How Are You ‘Gift Wrapping’ Your Sport Initiative For Others?
‘Tis the season to think about how you’re marketing your sport participation programs next year - both internally and externally.
I’ve seen many great ideas for sport development initiatives never reach the light of day, because they weren’t suitably ‘wrapped’ for key decision-makers or the people they served.
For most programs, the three key brand elements that contribute to the wrapping paper are its name, logo and slogan.
What’s in a name?
Consider the following two options for naming a coach development initiative: ‘Coach Education Series’ or ‘Rising Coaches Academy’…
Which name excites you more as a potential participant or sponsor?
Would a certain name attract a certain type of person?

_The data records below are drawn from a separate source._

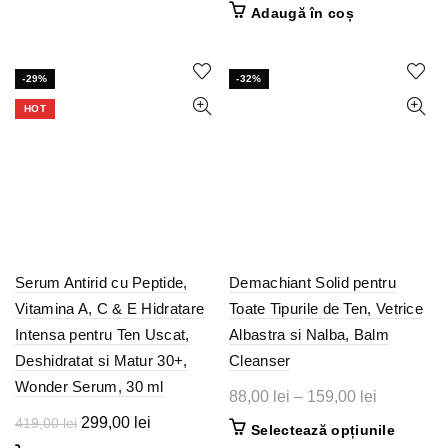
a
este:
inițial
curent
Adaugă în coș
fost:
149,00 lei.
a
este:
169,00 lei.
fost:
69,00 lei.
78,00 lei.
-29%
-32%
HOT
Serum Antirid cu Peptide,
Demachiant Solid pentru
Vitamina A, C & E Hidratare
Toate Tipurile de Ten, Vetrice
Intensa pentru Ten Uscat,
Albastra si Nalba, Balm
Deshidratat si Matur 30+,
Cleanser
Wonder Serum, 30 ml
Interval
88,00
lei
–
159,00
lei
de
Prețul
Prețul
299,00
lei
419,00
lei
Acest
Selectează opțiunile
prețuri:
inițial
curent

There are no doubt benefits to having a basic, dare I say it blander program name. They clearly capture what the core product is and this can promote inclusively, because it’s more easily understood by people for whom English is a second language. What becomes harder to do with these names though, is to stand out of the pack. There’s nothing remarkable, personal or emotively connective about a generic name for your program, which are important elements to be fostering in your experiences. And whilst there are ultimately bigger factors to a program’s success than a name (e.g. deliverer quality), it why all the major sports in Australia have re-wrapped their ‘Learn to Play’ programs as “Hot Shots”, “NetSetGO”, and so forth.
Take the example of Geelong Basketball in Australia. Like many deliverers in the region their club-based competition was for decades called a ‘Domestic Competition’, until they made the recent change re-naming it to a ‘Community Competition’. Whilst the competition itself hasn’t changed, the change in wrapping paper has positively impacted how the competition is perceived by parents and local businesses.

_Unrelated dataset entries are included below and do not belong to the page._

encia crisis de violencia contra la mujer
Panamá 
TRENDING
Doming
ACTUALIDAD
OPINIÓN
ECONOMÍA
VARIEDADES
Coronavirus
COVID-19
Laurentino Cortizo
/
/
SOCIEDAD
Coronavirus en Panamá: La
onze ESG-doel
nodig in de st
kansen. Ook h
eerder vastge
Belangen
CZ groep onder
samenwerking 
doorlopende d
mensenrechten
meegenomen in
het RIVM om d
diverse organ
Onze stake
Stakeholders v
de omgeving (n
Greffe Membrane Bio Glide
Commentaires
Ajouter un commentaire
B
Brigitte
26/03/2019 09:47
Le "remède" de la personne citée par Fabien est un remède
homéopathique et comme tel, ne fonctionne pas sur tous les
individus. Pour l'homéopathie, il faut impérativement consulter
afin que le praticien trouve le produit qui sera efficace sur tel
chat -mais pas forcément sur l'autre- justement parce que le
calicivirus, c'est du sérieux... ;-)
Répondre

We’ve skipped a step though…
Even if your initiative has an engaging name, logo and/or slogan, someone is bound to ask ‘but what is it exactly?’ So before those elements are in place, you need to have the positioning statement: the 1-2 sentences that sum up what the program is, who it serves and its impact on them. The initiative’s elevator pitch, if you will. Bonus points if you can draw upon devices like metaphors, stories and pictures that ignite the imaginations of stakeholders connect them with your idea.
A great idea can survive on its own. But if you can put time into the wrapping paper, you’ll become a more transformational leader whose ideas connect with their community on a deeper level.